The content shared with you in this article is an analysis of how to use PHP to implement single sign-on. The content is of great reference value and I hope it can help friends in need.

Explanation of single sign-on

Single Sign On (Single Sign On), referred to as SSO, is one of the more popular enterprise business integration solutions at present. The definition of SSO is that in multiple application systems, users only need to log in once to access all mutually trusted application systems.

Implementation method

Server side

  • "Shared Cookie" is the way to share the session. In essence, the cookie just stores the session-id. media, session-id can also be placed in the URL of each request. The session mechanism is one server and one session

  • The SSO-Token method is because the method of sharing the session is not safe, so We no longer use session-id as an identity identifier. We generate another identifier and name it SSO-Token. This identifier is unique in the entire server group, so all server groups can verify the entire token. At the same time Getting the token means getting the user's information

Browser side

  • There is another very critical step for single sign-in. This step is the same as The method of token verification on the server side has nothing to do with it. Whether the earliest "shared session" method or the current "token" method is used, the identity identification will face such a problem on the browser side: the user successfully logs in and gets the token (or session- id), how to let the browser store and share it under other domain names? The same domain name is very simple. Store the token in the cookie and set the cookie path to the top-level domain name so that all subdomains can read the token in the cookie. This is how to share cookies (this is called shared cookies, the one above should be called shared session). For example: Google, google.com is its top-level domain name, mail.google.com for email services and map.google.com for map services are both its subdomains. But what should we do when going cross-domain? Google also has a domain name, youtube.com, which provides video services[2].
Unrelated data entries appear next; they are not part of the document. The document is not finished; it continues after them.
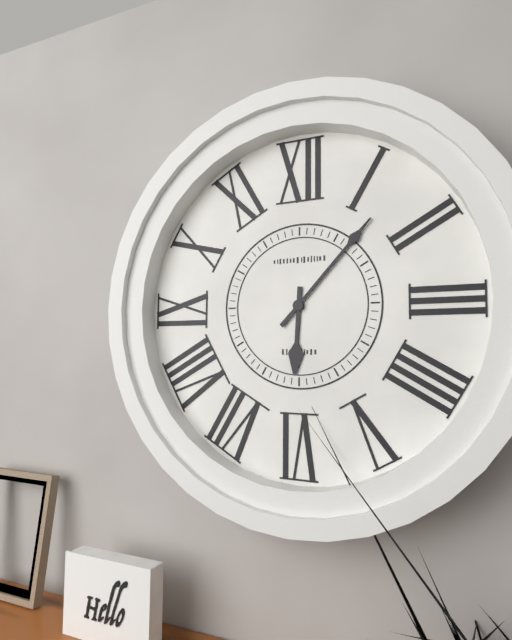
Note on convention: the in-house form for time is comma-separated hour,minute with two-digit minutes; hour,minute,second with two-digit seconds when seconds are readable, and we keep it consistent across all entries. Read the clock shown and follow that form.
6,07
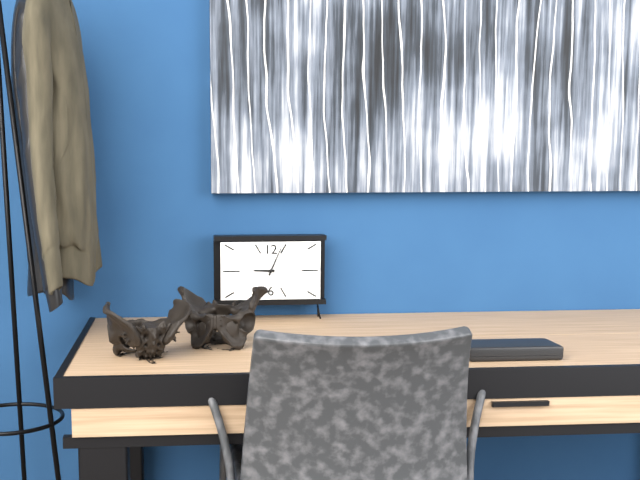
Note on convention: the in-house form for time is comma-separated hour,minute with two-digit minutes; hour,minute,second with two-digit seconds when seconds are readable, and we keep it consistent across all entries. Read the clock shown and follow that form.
9,04
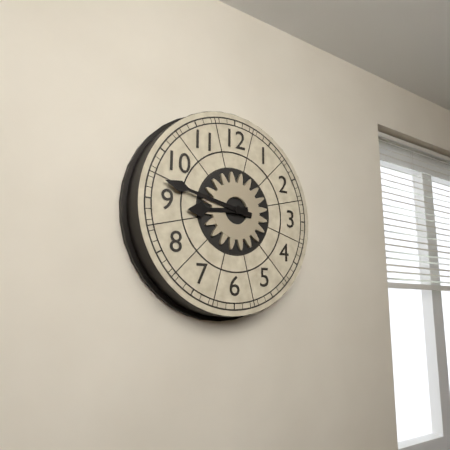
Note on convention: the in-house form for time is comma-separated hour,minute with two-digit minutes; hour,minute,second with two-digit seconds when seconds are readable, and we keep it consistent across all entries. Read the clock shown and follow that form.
8,47
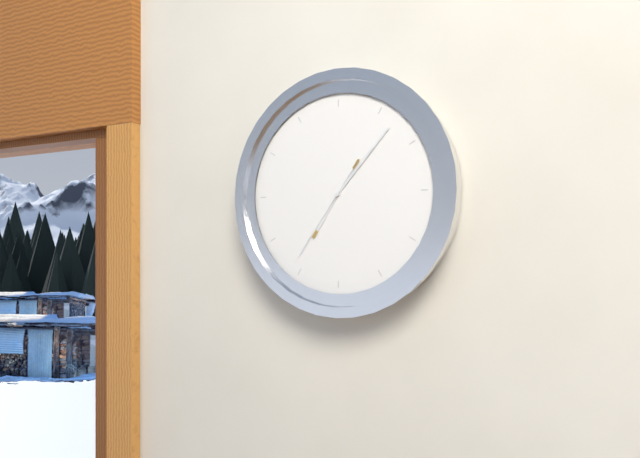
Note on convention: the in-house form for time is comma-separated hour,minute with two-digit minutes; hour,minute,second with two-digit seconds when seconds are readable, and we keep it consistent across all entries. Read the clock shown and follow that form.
7,07,36
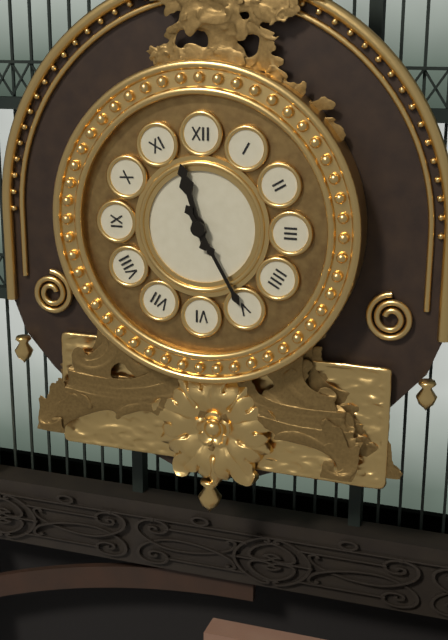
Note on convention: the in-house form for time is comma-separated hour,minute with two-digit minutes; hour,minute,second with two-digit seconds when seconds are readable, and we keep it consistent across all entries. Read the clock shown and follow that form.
11,25
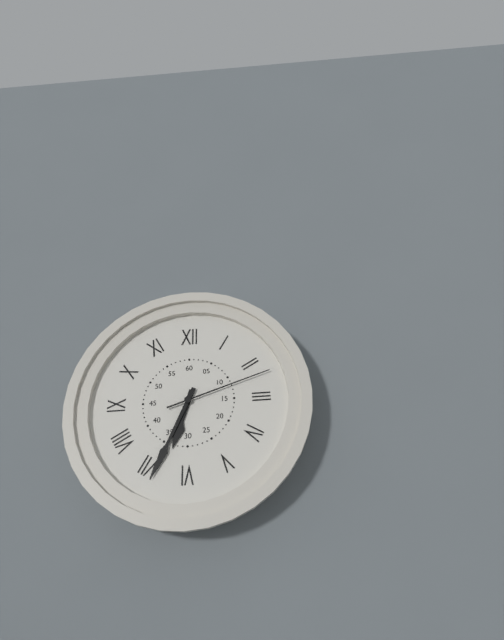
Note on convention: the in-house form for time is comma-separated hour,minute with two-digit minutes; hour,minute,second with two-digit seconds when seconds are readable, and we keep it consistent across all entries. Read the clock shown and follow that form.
6,34,12
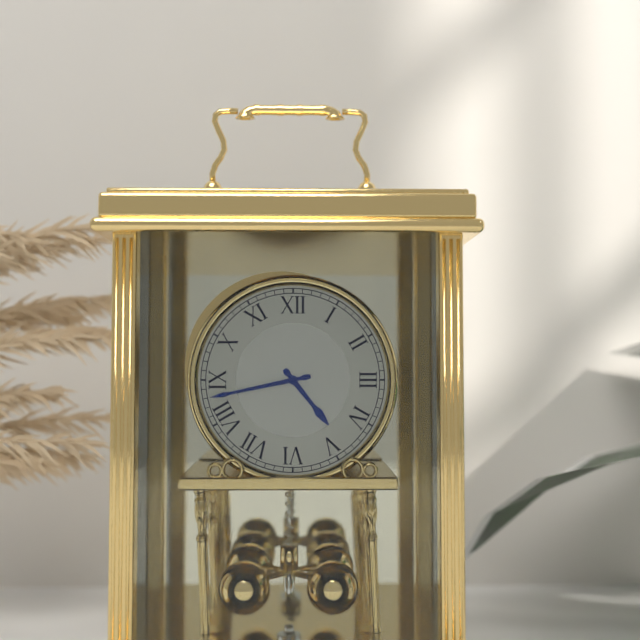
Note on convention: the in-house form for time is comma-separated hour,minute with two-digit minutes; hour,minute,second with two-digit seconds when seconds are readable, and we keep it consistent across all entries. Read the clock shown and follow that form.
4,43
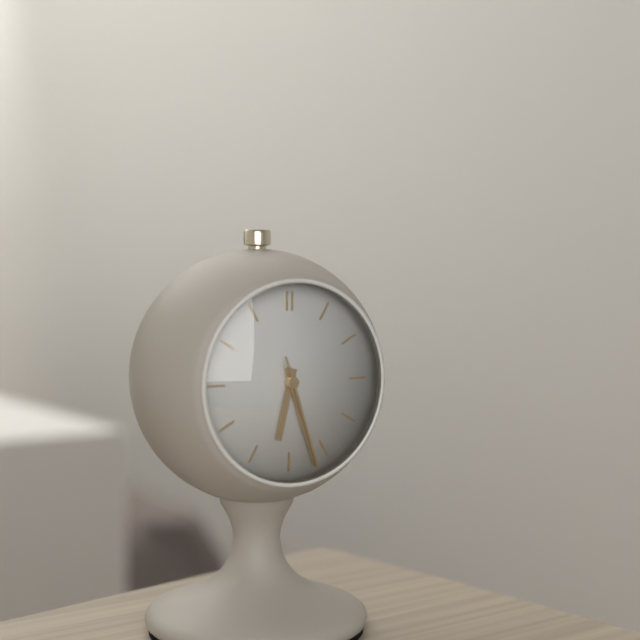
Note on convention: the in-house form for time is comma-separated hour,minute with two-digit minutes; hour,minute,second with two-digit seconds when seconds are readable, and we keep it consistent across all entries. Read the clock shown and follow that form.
6,27,27
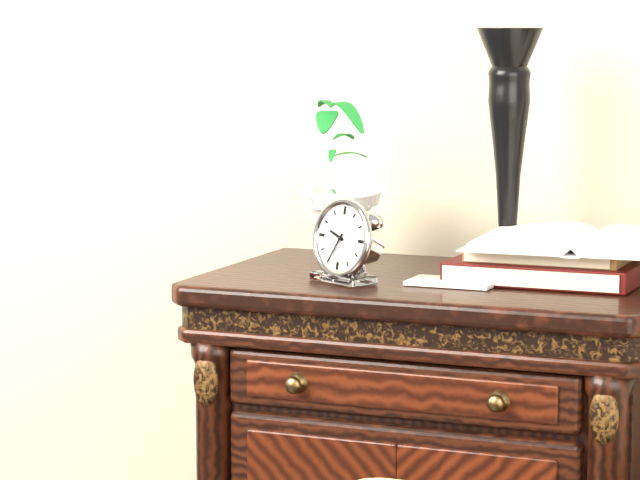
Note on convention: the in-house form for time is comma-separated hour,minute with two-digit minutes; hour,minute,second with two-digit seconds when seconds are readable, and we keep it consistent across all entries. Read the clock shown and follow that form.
9,35
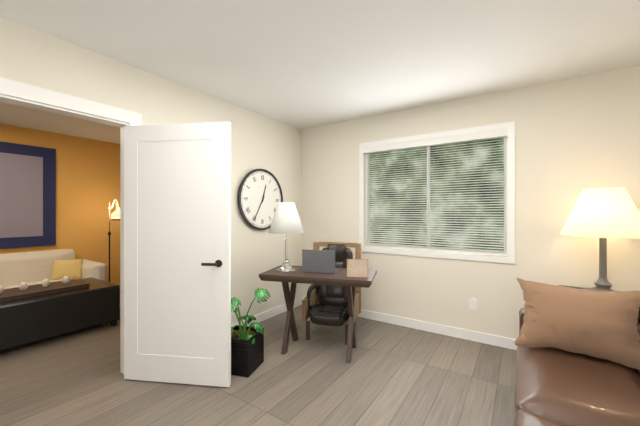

Mechanism implemented by technology

When the user accesses the application system for the first time, because he has not logged in yet, he will be
guided to the authentication system to log in. ;According to the login information provided by the user, the authentication system performs identity verification. If it passes the verification, it should return an authentication credential--ticket; when the user accesses other applications, he will bring this ticket with him as After receiving the request, the application system will send the ticket to the authentication system for verification and check the validity of the ticket. If the verification is passed, the user can access application system 2 and application system 3 without logging in again.
To implement SSO, the following main functions are required:
All application systems share an identity authentication system.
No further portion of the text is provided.